Progress on a companion bill in the House was not as tidy, in part because Republican leaders and Mr. Bush are intensely negotiating restrictions it proposes on the surveillance program. Even as the Senate Judiciary Committee advanced Chairman Arlen Specter’s bill to the Senate floor on a party line vote, the same panel in the House abruptly canceled its scheduled markup.
The developments come amid a sustained White House campaign to persuade Congress to give the administration broad authority to monitor, interrogate and prosecute terrorism suspects. The administration is up against an election season in which Republicans are struggling to keep its majority with approval from a war-weary electorate.
Mr. Specter, R-Pa. has acknowledged that GOP lawmakers fighting for re-election may not embrace a measure bearing Mr. Bush’s stamp of approval.
While refusing to give the president a blank check to prosecute the war on terrorism, Republicans in the Senate Judiciary Committee kept to the White House’s condition that a bill giving legal status to the surveillance program pass unamended. That’s not a sure thing on the Senate floor, where several amendments await the measure.
The panel also approved other measures relating to the program, some of which contradict Mr. Specter’s bill _ meaning the possibility of even more debate on the Senate floor.
But Mr. Specter’s bill survived the committee vote unchanged. Republicans defeated several Democratic amendments, including measures to insert a one-year expiration date into the bill and require the National Security Agency to report more often to Congress on the standards for its domestic surveillance program.
“We just don’t want to see Americans’ rights abused for the next 50 or 60 years because of an oversight on our part,” said Senator Feinstein who joined some Republicans in opposing some amendments offered by her Democratic colleagues.
But Republicans countered that the bill represented the best deal on the matter and should not be amended.
The deal is part of the White House’s election-season campaign to preserve its ability to fight the war on terror despite congressional concerns about civil liberties.
A parade of White House officials seeking support for legal tools against terrorists was to culminate Thursday with an appearance by Bush himself before House Republicans anxious to maintain their majority in the November elections.
Behind-the-scenes negotiations were intense Wednesday.
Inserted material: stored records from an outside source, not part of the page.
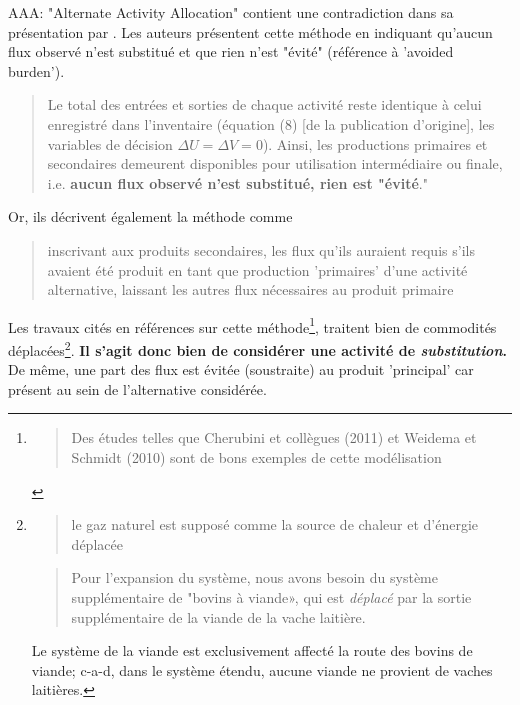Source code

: AAA: "Alternate Activity Allocation" contient une contradiction dans sa présentation par \citeauthor{majeau-bettez_unified_2014}.
Les auteurs présentent cette méthode en indiquant qu'aucun flux observé n'est substitué et que rien n'est "évité" (référence à 'avoided burden').
\blockcquote[traduction]{majeau-bettez_unified_2014}{
Le total des entrées et sorties de chaque activité reste identique à celui enregistré dans l'inventaire (équation (8) [de la publication d'origine], les variables de décision $ \Delta U = \Delta V = 0 $). Ainsi, les productions primaires et secondaires demeurent disponibles pour utilisation intermédiaire ou finale, i.e. \textbf{aucun flux observé n'est substitué, rien est "évité}."
}
Or, ils décrivent également la méthode comme \blockcquote[traduction]{majeau-bettez_unified_2014}{
inscrivant aux produits secondaires, les flux qu'ils auraient requis s'ils avaient été produit en tant que production 'primaires' d'une activité alternative, laissant les autres flux nécessaires au produit primaire
}.
Les travaux cités en références sur cette méthode\footnote{
\blockcquote[traduction]{majeau-bettez_unified_2014}{
Des études telles que Cherubini et collègues (2011) et Weidema et Schmidt (2010) sont de bons exemples de cette modélisation
}},
traitent bien de commodités déplacées\footnote{
\blockcquote[traduction]{cherubini_influence_2011}{
le gaz naturel est supposé comme la source de chaleur et d'énergie déplacée
}.
\blockcquote[traduction]{weidema_avoiding_2010}{
Pour l'expansion du système, nous avons besoin du système supplémentaire de "bovins à viande», qui est \emph{déplacé} par la sortie supplémentaire de la viande de la vache laitière.}
Le système de la viande est exclusivement affecté la route des bovins de viande; c-a-d, dans le système étendu, aucune viande ne provient de vaches laitières.
}.
\textbf{Il s'agit donc bien de considérer une activité de \emph{substitution}.}
De même, une part des flux est évitée (soustraite) au produit 'principal' car présent au sein de l'alternative considérée.

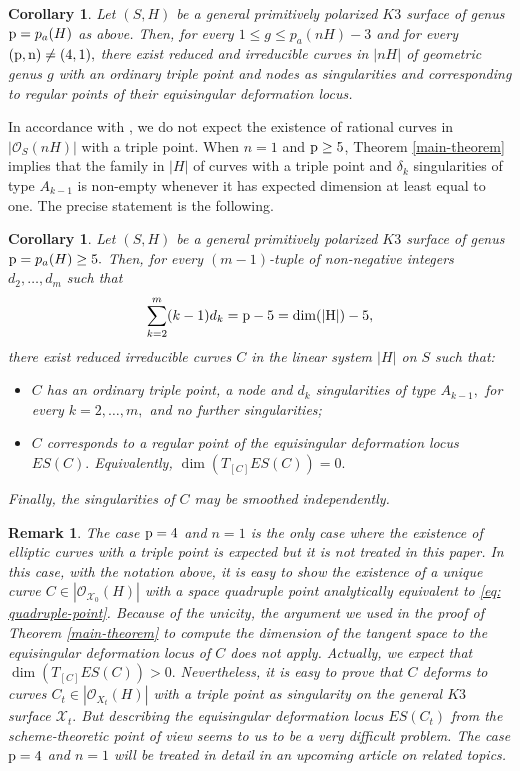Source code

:\documentclass[plain]{amsart}
\newtheorem{corollary}[theorem]{\textbf{Corollary}}
\newtheorem{remark}[theorem]{\textbf{Remark}}
\def\p{\rm{p}}
\begin{document}
\begin{corollary}\label{main-corollary}
Let $(S,H)$ be a general primitively polarized $K3$ surface of genus ${\p}=p_a(H)$ as above.
 Then, for every $1\leq g\leq p_a(nH)-3$ and for every $(\p,n)\neq (4,1),$ 
 there exist reduced and irreducible curves in $|nH|$
 of geometric genus $g$ with an ordinary triple point and nodes as singularities
 and corresponding to regular points of their equisingular deformation locus.
\end{corollary}
In accordance with \cite{C1}, we do not expect the existence of rational curves in $|\mathcal O_S(nH)|$
with a triple point.
When $n=1$ and $\p\geq 5$, Theorem \ref{main-theorem} implies that the family in $|H|$ of curves with a 
triple point and $\delta_k$ singularities of type $A_{k-1}$ is non-empty whenever it has expected dimension
at least equal to one. The precise statement is the following.
\begin{corollary}\label{primitive-corollary}
Let $(S,H)$ be a general primitively polarized $K3$ surface of genus ${\p}=p_a(H)\geq 5.$ Then,
for every $(m-1)$-tuple of non-negative integers $d_2,\ldots,d_m$ such that
 \begin{equation*}
\sum_{k=2}^m(k-1)d_k=\p-5=\dim(|H|)-5,
\end{equation*}
there exist reduced irreducible curves $C$ in the linear system $|H|$ on $S$ 
 such that:
 \begin{itemize}
 \item $C$ has an ordinary triple point, a node and $d_k$ singularities
 of type $A_{k-1},$ for every $k=2,\ldots,m,$ and no further singularities;
 \item  $C$ corresponds to a regular point of the equisingular deformation locus $ES(C).$ Equivalently, 
 $\dim(T_{[C]}ES(C))=0.$ 
 \end{itemize} 
 Finally, the singularities of $C$ may be smoothed independently.
\end{corollary}
\begin{remark}
The case $\p=4$ and $n=1$ is the only case where the existence of elliptic curves with 
a triple point is expected but it is not treated in this paper. In this case, with the notation above, it is 
easy to show the existence of a unique curve $C\in |\mathcal O_{\mathcal X_0}(H)|$ with a space
quadruple point analytically equivalent to \eqref{eq: quadruple-point}. Because of the unicity,
the argument we used in the proof of Theorem \ref{main-theorem} 
to compute the dimension of the tangent space to the equisingular deformation locus
of $C$ does not apply. Actually, we expect that $\dim(T_{[C]}ES(C)) >0.$ Nevertheless,
it is easy to prove that $C$ deforms to curves $C_t\in |\mathcal O_{X_t}(H)| $
with a triple point as singularity on the general $K3$ surface $\mathcal X_t.$
But describing the equisingular deformation locus $ES(C_t)$
from the scheme-theoretic point of view seems to us to be a very difficult problem.  The
case $\p=4$ and $n=1$ will be treated in detail in an upcoming article on related topics.
\end{remark}
\end{document}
As the Senate bill moved toward committee approval, the House Judiciary Committee abruptly canceled its markup that had been scheduled to happen simultaneously. The reason for the cancellation wasn’t immediately clear.
Sponsored by Rep. Heather Wilson, R-N.M., and endorsed by House GOP leaders, that measure would require the president to wait until an attack has occurred to initiate wiretapping without warrants, a provision administration officials say would hamper the White House’s ability to prevent attacks.
Mr. Specter’s bill would submit the warrantless wiretapping program to the Foreign Intelligence Surveillance Act court for a one-time constitutional review and extend from the current three days to seven days the time allowed for emergency surveillance before a warrant application is submitted and approved by that court.
Vice PresidentCheney and other top aides encountered stiff resistance from senators and House leaders this week during visits to Capitol Hill. The standoffs raised questions about whether the president could unite Republicans on his anti-terror agenda before November’s midterm elections.